2. As regards work-relatedness, section 33 of the act requires that the personal injury must be caused by an environment that has a particular property or characteristic that causes or contributes to the personal injury. In this case, there was heavy exposure to organic solvents, mostly of a non-chlorinated nature, in many employment tasks. Mr Monkwood frequently seems to have suffered from the symptoms of solvent toxicity, and is understandably worried that the solvents may also have caused his renal cancer. In these cases, a search must of course be instigated for possible aetiological agents. As far as I can ascertain, there is however no link between bladder or renal TCC and exposure to non-chlorinated organic solvents. There have been suggestions that chlorinated solvents may cause renal cancer, however the link here seems to be related to renal cell carcinoma, a different disease. On the basis of the major exposure, there is no aetiological link.
3. The main agent in printing which has been associated with TCC is in the dyestuffs associated with printing, particularly the benzidine based yellow substances. Exposure to these agents within the dyestuff industry (and some sections of the printing industry) may be by ingestion of the substance in powder form, for example during mixing of agents in screen printing. Exposures would therefore be high. In lithography, such dyes are part of a liquid formulation, and though skin absorption could possibly take place, exposure would be very much less under these circumstances, from the point of view of both frequency and intensity of exposure.

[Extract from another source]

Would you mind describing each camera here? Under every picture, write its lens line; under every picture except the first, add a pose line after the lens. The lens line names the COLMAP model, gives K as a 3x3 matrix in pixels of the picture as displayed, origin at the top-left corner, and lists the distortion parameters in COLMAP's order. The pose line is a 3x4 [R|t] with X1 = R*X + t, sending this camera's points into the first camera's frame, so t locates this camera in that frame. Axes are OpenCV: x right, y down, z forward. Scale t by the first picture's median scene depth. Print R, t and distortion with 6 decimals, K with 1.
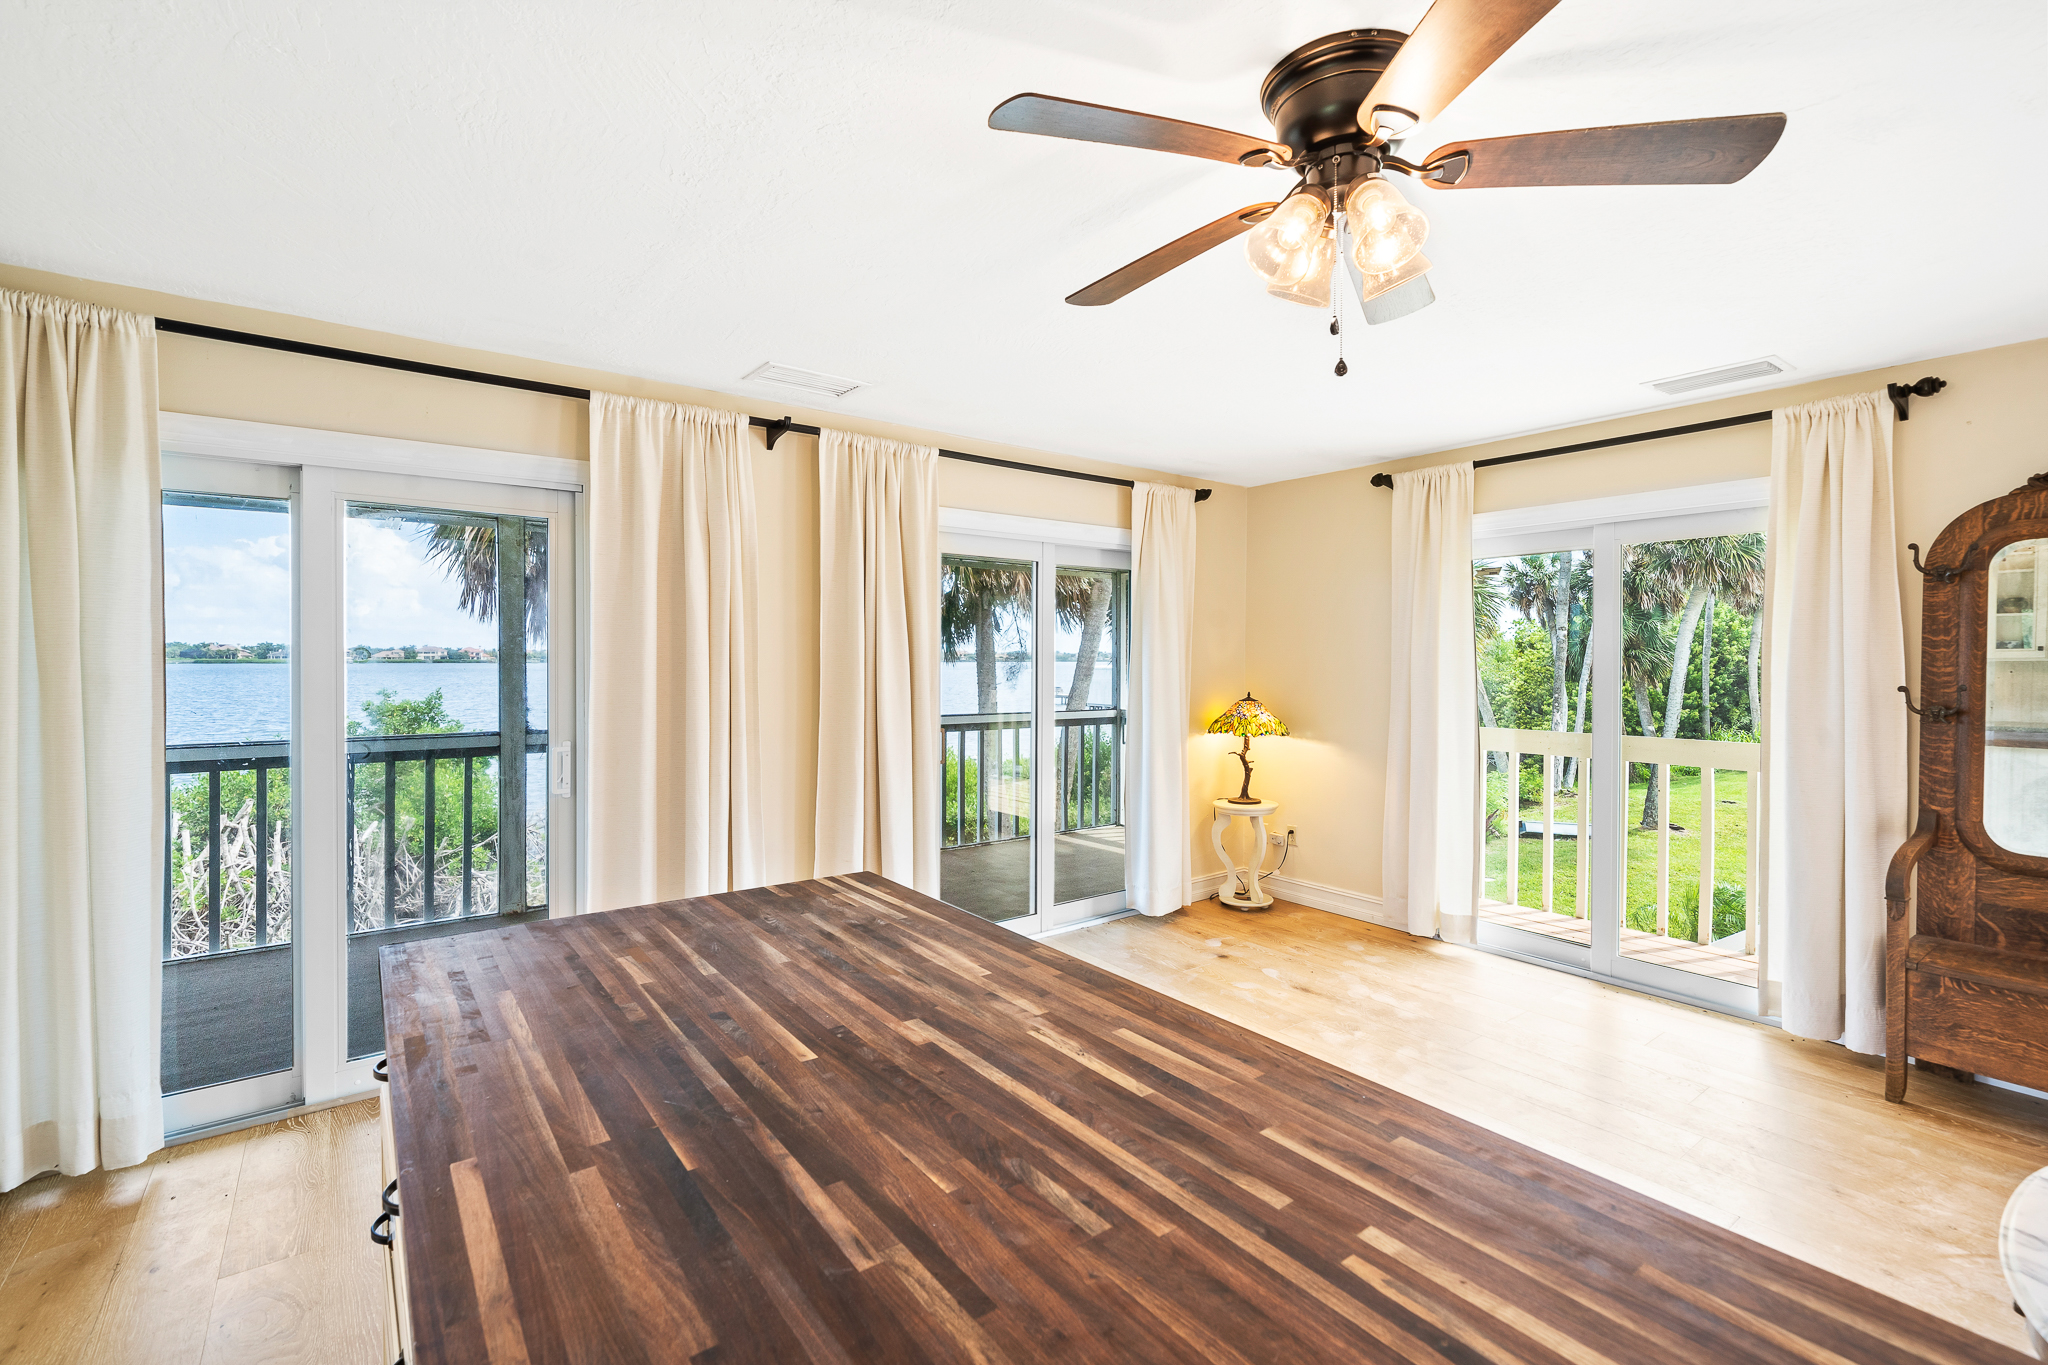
lens RADIAL K [[910.0, 0, 1028.4], [0, 910.0, 667.4], [0, 0, 1]] dist [0.001631, 0.000504]
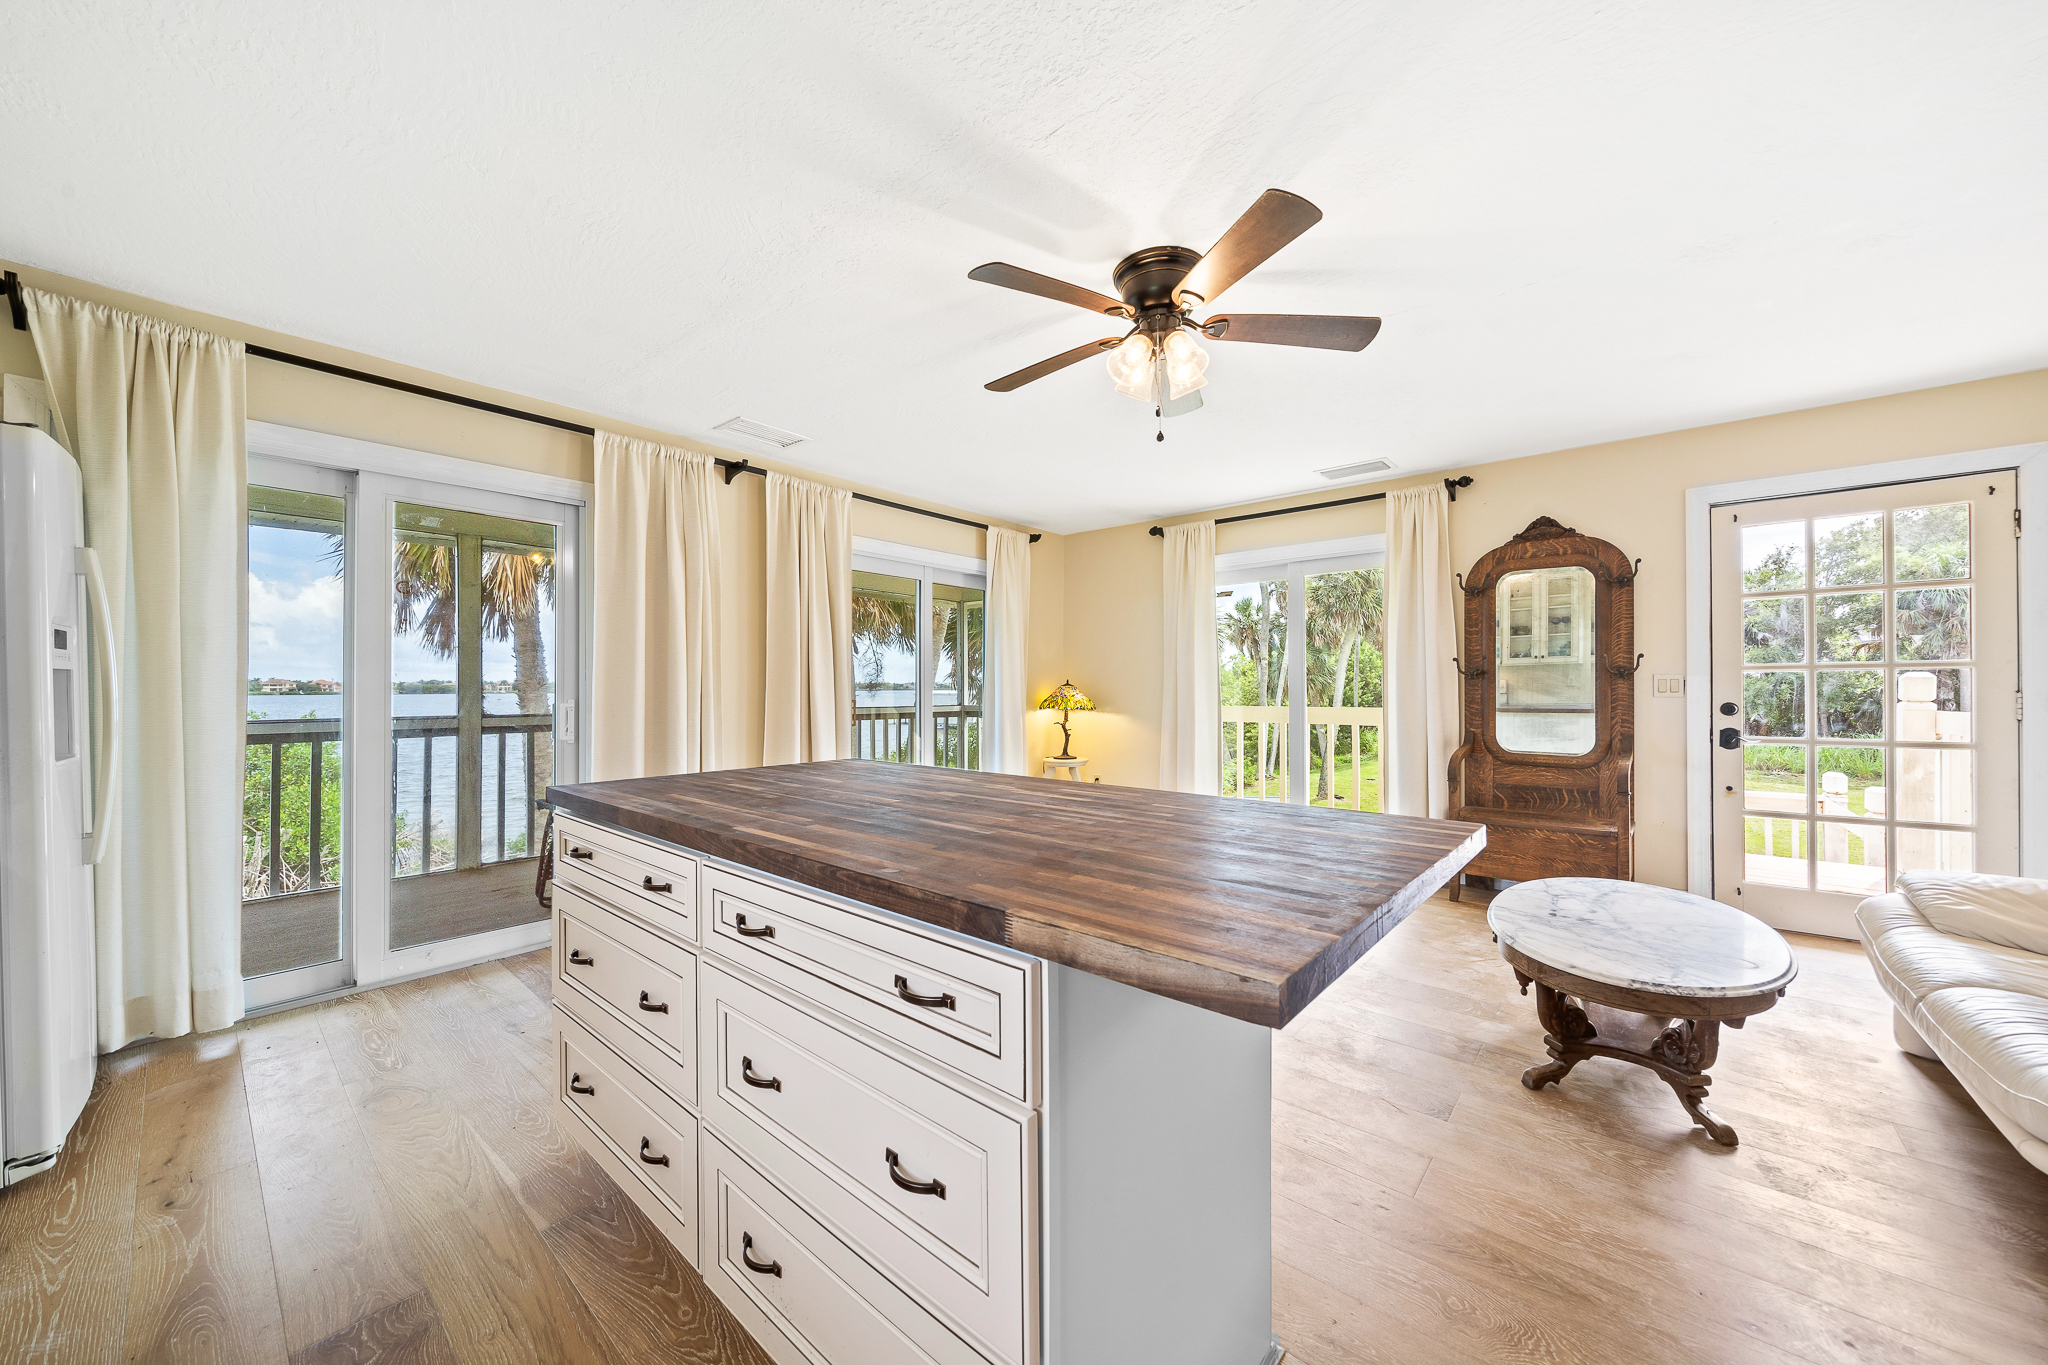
lens RADIAL K [[737.3, 0, 1024.0], [0, 737.3, 682.5], [0, 0, 1]] dist [-0.002074, -0.000063]
pose [[0.976773, -0.004091, 0.214237, -0.113260], [0.007922, 0.999824, -0.017026, 0.085236], [-0.214129, 0.018328, 0.976633, -0.161334]]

4. Section 33(2)(c) requires that the risk is significantly greater for persons who work in that environment than for persons who do not work in it. The epidemiological evidence for TCC of the bladder can best be described as equivocal. There are a number of studies which have shown an increased risk for printers, but there is an almost equal number of reports which show no association. I attach a list of such studies which I have briefly reviewed for the purposes of making this report. The occupations implicated are many: apart from the occupations with an established risk (such as rubber and dye workers) engineers, agricultural workers, hairdressers, meat workers, painters and truck drivers all feature. The problem with many of these occupations is that the exposure is ill defined. Many of the reports (such as those which I have listed) are case-control studies, which are based on job titles. The job title reported in these studies does not necessarily reflect a specific exposure, for example letterpress, gravure, lithographic and screen printers may all report the occupation “printer” whereas the exposures are all very different. Note particularly that the larger studies do not show an increase of risk, the most recent of these being a study of 803 urothelial cancer patients from the West Midlands by Sorahan et al. These authors state specifically that “there was no excess risk for the printing industry, and this estimate was in keeping with a pooled estimate of Relative Risk (1.10, 95% CI 0.88-1.39) derived by the present authors from those nine published cohort studies reviewed by a working group from the International Agency for Research on Cancer to evaluate cancer risks associated with printing processes and printing inks”. This must be regarded as the most definitive evidence to date.
5. Section 33(b)(ii) is also important in this case. The particular property or characteristic must not be found to any material extent in the non-employment activities or environment of the insured. In this case, Mr Monkwood smoked. This has been shown to be a definite risk factor for bladder cancer, with most studies showing a relative risk between 1.5 and 5 for smokers v referents. In this case, I think that this is the most likely cause of the condition: the mechanism has been reasonably well defined, and the epidemiological evidence is coherent.
I therefore conclude that the most likely cause of Mr Monkwoods TCC was his smoking. His occupational exposure, on the basis of the present evidence, is most unlikely to be material.
I realise that you may wish to clarify this report. If so, please do not hesitate to get in touch.